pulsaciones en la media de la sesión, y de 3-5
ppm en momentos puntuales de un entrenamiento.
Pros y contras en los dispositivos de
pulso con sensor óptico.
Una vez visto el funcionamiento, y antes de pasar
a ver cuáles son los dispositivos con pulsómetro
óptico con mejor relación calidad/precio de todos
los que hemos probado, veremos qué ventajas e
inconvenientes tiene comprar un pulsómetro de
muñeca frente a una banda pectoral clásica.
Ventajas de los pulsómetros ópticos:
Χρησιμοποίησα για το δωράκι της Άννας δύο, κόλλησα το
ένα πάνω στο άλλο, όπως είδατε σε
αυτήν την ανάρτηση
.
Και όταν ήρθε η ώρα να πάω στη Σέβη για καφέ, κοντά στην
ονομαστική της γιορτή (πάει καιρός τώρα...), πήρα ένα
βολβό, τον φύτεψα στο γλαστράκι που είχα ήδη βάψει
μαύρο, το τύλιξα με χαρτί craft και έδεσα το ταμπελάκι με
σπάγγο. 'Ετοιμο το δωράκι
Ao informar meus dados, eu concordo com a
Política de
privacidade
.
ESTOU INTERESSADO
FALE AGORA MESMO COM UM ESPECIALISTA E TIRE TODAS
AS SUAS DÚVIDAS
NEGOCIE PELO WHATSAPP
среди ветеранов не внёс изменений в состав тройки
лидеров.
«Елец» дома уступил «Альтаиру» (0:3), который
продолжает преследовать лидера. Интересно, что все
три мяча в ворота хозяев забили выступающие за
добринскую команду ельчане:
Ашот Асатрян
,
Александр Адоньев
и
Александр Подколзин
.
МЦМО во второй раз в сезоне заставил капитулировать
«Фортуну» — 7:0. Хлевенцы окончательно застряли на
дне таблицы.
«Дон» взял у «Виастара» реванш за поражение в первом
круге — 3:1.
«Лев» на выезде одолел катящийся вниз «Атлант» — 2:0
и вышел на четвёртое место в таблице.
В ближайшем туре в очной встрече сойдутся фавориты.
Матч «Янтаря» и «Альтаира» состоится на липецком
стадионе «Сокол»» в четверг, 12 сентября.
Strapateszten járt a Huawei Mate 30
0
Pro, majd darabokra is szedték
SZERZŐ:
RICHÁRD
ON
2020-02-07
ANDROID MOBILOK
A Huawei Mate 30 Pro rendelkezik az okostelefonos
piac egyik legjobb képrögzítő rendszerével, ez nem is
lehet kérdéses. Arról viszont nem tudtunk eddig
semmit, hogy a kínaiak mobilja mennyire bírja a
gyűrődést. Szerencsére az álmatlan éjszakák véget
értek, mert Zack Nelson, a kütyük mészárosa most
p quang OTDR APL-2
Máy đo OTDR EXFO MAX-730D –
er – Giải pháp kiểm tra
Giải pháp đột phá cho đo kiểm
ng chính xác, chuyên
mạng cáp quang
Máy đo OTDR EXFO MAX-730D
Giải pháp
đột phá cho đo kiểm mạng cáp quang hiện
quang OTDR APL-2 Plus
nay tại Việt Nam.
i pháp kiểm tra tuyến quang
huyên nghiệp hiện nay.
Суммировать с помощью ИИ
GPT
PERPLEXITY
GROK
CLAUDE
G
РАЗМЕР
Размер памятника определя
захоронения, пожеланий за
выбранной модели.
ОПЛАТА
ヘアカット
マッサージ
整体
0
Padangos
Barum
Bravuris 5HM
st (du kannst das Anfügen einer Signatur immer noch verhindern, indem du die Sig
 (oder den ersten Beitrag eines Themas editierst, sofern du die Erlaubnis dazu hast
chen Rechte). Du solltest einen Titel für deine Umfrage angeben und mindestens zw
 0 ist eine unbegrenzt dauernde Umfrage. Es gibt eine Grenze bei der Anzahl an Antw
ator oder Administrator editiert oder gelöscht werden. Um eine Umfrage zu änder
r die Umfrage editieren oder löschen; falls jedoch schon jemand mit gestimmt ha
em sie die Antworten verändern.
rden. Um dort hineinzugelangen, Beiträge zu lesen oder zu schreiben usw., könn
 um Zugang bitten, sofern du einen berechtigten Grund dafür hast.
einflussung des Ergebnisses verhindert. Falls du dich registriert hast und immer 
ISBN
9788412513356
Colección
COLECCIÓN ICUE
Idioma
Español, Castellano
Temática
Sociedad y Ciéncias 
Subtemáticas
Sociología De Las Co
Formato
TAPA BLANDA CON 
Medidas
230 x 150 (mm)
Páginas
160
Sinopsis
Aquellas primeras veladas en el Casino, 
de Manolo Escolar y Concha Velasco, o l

━━━━━━━━━━━━━━━━━━━━

Directive →
Reproduce all of the items above, switching every "Umfrage" to "Abstimmung" and leaving everything else as it is.

Answer below →
pulsaciones en la media de la sesión, y de 3-5
ppm en momentos puntuales de un entrenamiento.
Pros y contras en los dispositivos de
pulso con sensor óptico.
Una vez visto el funcionamiento, y antes de pasar
a ver cuáles son los dispositivos con pulsómetro
óptico con mejor relación calidad/precio de todos
los que hemos probado, veremos qué ventajas e
inconvenientes tiene comprar un pulsómetro de
muñeca frente a una banda pectoral clásica.
Ventajas de los pulsómetros ópticos:
Χρησιμοποίησα για το δωράκι της Άννας δύο, κόλλησα το
ένα πάνω στο άλλο, όπως είδατε σε
αυτήν την ανάρτηση
.
Και όταν ήρθε η ώρα να πάω στη Σέβη για καφέ, κοντά στην
ονομαστική της γιορτή (πάει καιρός τώρα...), πήρα ένα
βολβό, τον φύτεψα στο γλαστράκι που είχα ήδη βάψει
μαύρο, το τύλιξα με χαρτί craft και έδεσα το ταμπελάκι με
σπάγγο. 'Ετοιμο το δωράκι
Ao informar meus dados, eu concordo com a
Política de
privacidade
.
ESTOU INTERESSADO
FALE AGORA MESMO COM UM ESPECIALISTA E TIRE TODAS
AS SUAS DÚVIDAS
NEGOCIE PELO WHATSAPP
среди ветеранов не внёс изменений в состав тройки
лидеров.
«Елец» дома уступил «Альтаиру» (0:3), который
продолжает преследовать лидера. Интересно, что все
три мяча в ворота хозяев забили выступающие за
добринскую команду ельчане:
Ашот Асатрян
,
Александр Адоньев
и
Александр Подколзин
.
МЦМО во второй раз в сезоне заставил капитулировать
«Фортуну» — 7:0. Хлевенцы окончательно застряли на
дне таблицы.
«Дон» взял у «Виастара» реванш за поражение в первом
круге — 3:1.
«Лев» на выезде одолел катящийся вниз «Атлант» — 2:0
и вышел на четвёртое место в таблице.
В ближайшем туре в очной встрече сойдутся фавориты.
Матч «Янтаря» и «Альтаира» состоится на липецком
стадионе «Сокол»» в четверг, 12 сентября.
Strapateszten járt a Huawei Mate 30
0
Pro, majd darabokra is szedték
SZERZŐ:
RICHÁRD
ON
2020-02-07
ANDROID MOBILOK
A Huawei Mate 30 Pro rendelkezik az okostelefonos
piac egyik legjobb képrögzítő rendszerével, ez nem is
lehet kérdéses. Arról viszont nem tudtunk eddig
semmit, hogy a kínaiak mobilja mennyire bírja a
gyűrődést. Szerencsére az álmatlan éjszakák véget
értek, mert Zack Nelson, a kütyük mészárosa most
p quang OTDR APL-2
Máy đo OTDR EXFO MAX-730D –
er – Giải pháp kiểm tra
Giải pháp đột phá cho đo kiểm
ng chính xác, chuyên
mạng cáp quang
Máy đo OTDR EXFO MAX-730D
Giải pháp
đột phá cho đo kiểm mạng cáp quang hiện
quang OTDR APL-2 Plus
nay tại Việt Nam.
i pháp kiểm tra tuyến quang
huyên nghiệp hiện nay.
Суммировать с помощью ИИ
GPT
PERPLEXITY
GROK
CLAUDE
G
РАЗМЕР
Размер памятника определя
захоронения, пожеланий за
выбранной модели.
ОПЛАТА
ヘアカット
マッサージ
整体
0
Padangos
Barum
Bravuris 5HM
st (du kannst das Anfügen einer Signatur immer noch verhindern, indem du die Sig
 (oder den ersten Beitrag eines Themas editierst, sofern du die Erlaubnis dazu hast
chen Rechte). Du solltest einen Titel für deine Abstimmung angeben und mindestens zw
 0 ist eine unbegrenzt dauernde Abstimmung. Es gibt eine Grenze bei der Anzahl an Antw
ator oder Administrator editiert oder gelöscht werden. Um eine Abstimmung zu änder
r die Abstimmung editieren oder löschen; falls jedoch schon jemand mit gestimmt ha
em sie die Antworten verändern.
rden. Um dort hineinzugelangen, Beiträge zu lesen oder zu schreiben usw., könn
 um Zugang bitten, sofern du einen berechtigten Grund dafür hast.
einflussung des Ergebnisses verhindert. Falls du dich registriert hast und immer 
ISBN
9788412513356
Colección
COLECCIÓN ICUE
Idioma
Español, Castellano
Temática
Sociedad y Ciéncias 
Subtemáticas
Sociología De Las Co
Formato
TAPA BLANDA CON 
Medidas
230 x 150 (mm)
Páginas
160
Sinopsis
Aquellas primeras veladas en el Casino, 
de Manolo Escolar y Concha Velasco, o l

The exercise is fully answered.